Moving to Chicago has been magical for me. I forced myself to follow the Murakami quote - to continue to push myself, to do things I hadn't done, to reveal things nobody knew before, to be exactly who I wanted despite the consequences. And for the most part this has worked. I've become wildly in love with my friends here. They are all such amazing and supportive people, even when I can tell they really don't want to deal with me at all. I get so queer over them sometimes. I never had a close family, and never will, so I consider my best friends here my family. There's nothing I wouldn't do for some of these people and I hope they know that.
However, despite having a new-found love affair with my friends, I continued to struggle internally, and still do. I am scared that nobody will ever want to be with me again. That I have somehow done something to make myself un-dateable. I try to tell myself its just the people around me - that the single ones are all single for some obvious reasons. But then I see these women who I don't think are all that awesome, and they have guys falling all over them. I'm constantly wondering what I'm doing wrong, and why nobody would want to be with someone who has their shit together and is pretty damn awesome (bragging, I know). Every passing month that I'm single adds to my concern that I'll be alone for quite some time. I'd like to have a boyfriend sometime soon, but I want to go into it cautiously. I think I'd actually just like to know that someone on earth is interested in me. This solitude lead to many weekends where I wouldn't get out of bed unless Audrey had to be let outside. I couldn't move for days on end. My loneliness was suffocating. I still get this feeling, mostly on Sundays and at bar time when I wander home alone while all my coupled-friends get to go home together.

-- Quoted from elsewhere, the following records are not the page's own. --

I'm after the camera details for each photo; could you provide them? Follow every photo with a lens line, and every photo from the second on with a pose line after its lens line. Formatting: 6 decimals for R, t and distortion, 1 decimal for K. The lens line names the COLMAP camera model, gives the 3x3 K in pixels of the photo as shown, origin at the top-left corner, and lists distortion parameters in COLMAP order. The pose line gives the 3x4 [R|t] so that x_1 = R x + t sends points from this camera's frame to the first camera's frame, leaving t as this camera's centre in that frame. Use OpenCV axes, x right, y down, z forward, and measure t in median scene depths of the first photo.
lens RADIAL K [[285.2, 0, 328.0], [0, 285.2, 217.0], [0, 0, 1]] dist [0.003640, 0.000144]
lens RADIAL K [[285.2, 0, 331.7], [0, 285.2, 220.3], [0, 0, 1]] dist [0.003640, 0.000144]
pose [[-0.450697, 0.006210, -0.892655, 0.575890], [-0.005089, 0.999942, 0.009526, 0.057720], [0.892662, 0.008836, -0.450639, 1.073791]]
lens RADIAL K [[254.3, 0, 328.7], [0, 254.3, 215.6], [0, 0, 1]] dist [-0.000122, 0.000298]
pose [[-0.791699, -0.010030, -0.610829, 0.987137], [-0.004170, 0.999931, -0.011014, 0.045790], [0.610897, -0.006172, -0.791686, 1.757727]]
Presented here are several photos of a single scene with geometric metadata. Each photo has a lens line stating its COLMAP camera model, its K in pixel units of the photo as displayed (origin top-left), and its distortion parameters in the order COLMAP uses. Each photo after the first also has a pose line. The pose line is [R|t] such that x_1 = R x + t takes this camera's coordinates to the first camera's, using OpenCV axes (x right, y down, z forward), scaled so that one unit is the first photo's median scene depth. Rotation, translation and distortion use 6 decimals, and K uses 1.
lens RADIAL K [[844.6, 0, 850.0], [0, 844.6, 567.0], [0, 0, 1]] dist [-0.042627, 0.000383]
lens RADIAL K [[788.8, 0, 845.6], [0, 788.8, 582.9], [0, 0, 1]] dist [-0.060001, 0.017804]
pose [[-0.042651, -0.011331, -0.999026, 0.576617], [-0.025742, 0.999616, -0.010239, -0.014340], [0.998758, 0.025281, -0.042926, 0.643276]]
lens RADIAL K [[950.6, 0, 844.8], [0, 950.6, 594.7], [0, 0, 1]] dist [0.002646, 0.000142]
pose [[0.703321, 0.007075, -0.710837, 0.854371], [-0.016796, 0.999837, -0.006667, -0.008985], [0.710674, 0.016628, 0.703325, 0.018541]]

So 2006 was a year of strange juxtapositions. It was a year of feeling intense love for my friends and also feeling intensely alone for only having friends and no boyfriend. It was a year where my ego was stroked like mad, between getting an awesome new job and having many people fill me with many compliments, yet to be stuck feeling ugly, boring, and damaged during all the niceties. It was a year where I had to totally lose myself and everything I had to figure out who the hell I am and what I want out of life. While 2005 may have been the easiest year of my life, 2006 has been the hardest. I don't want to say worst, because it wasn't. Many amazing things happened in 2006: I made new friends, got a great job, traveled, became independent, listened to new music, saw new movies that changed my life, and so on. Conversely, I went about 11,000 dollars into debt, went into the worst depression of my life, had more awkward moments than I care to remember, and all the rest of the totally obvious reasons why this year was difficult.
I want to stay on this path of independence and discovery for 2007. It's frightening and frustrating and infuriating, but it's the only way I can get to the edge of the world.